*** Opening Material for this exercise ***

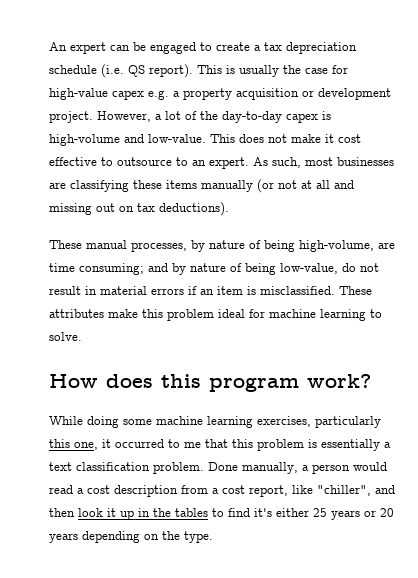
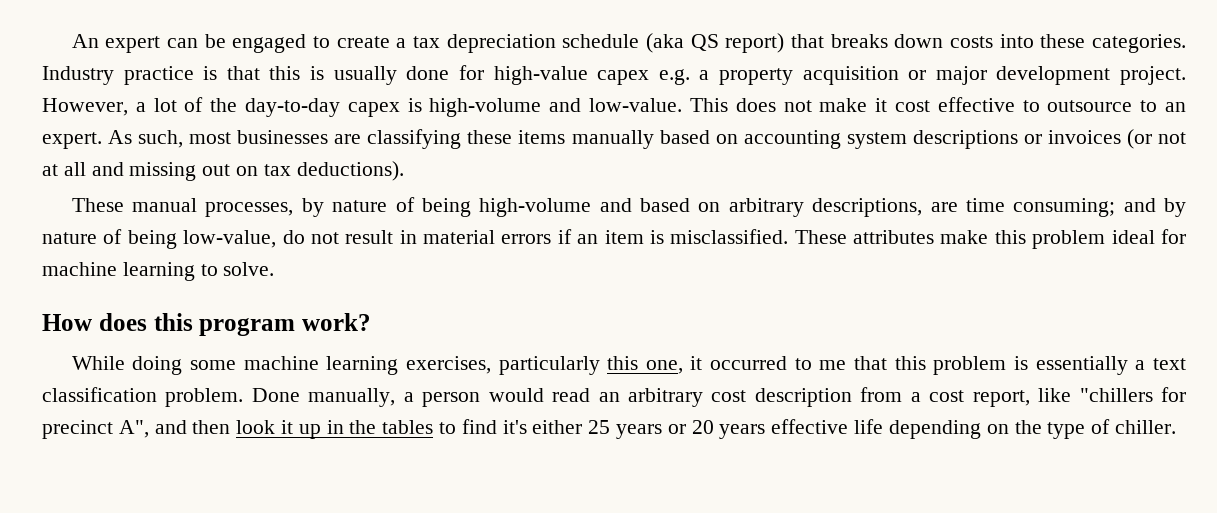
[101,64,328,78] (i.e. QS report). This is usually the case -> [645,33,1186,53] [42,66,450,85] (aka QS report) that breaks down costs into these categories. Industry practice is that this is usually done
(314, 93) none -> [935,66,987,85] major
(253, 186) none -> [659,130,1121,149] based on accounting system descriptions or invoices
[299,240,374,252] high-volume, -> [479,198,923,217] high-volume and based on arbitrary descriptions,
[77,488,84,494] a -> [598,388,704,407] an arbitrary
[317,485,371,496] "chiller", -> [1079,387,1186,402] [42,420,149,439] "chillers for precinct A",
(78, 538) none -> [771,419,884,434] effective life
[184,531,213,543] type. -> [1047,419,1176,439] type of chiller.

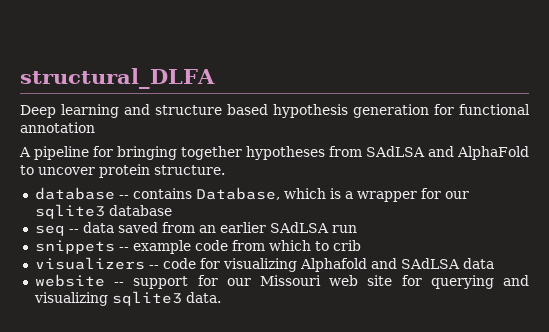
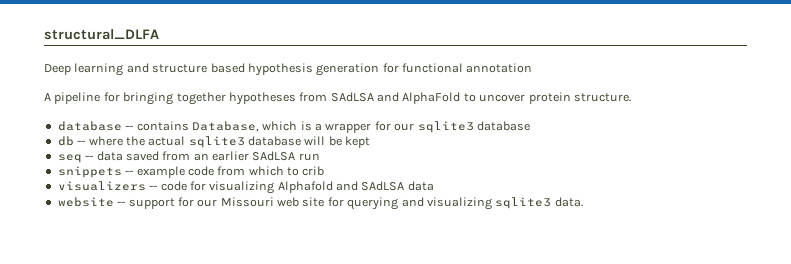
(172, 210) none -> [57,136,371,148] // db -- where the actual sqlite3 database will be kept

*** Closing Material for this exercise ***

§ Activity: Pictures stay out of the copy. Reproduce exactly the lines from the one containing "(78, 538) none" through the last line of the records above, both included.

§ Solution for this problem:
(78, 538) none -> [771,419,884,434] effective life
[184,531,213,543] type. -> [1047,419,1176,439] type of chiller.

(172, 210) none -> [57,136,371,148] // db -- where the actual sqlite3 database will be kept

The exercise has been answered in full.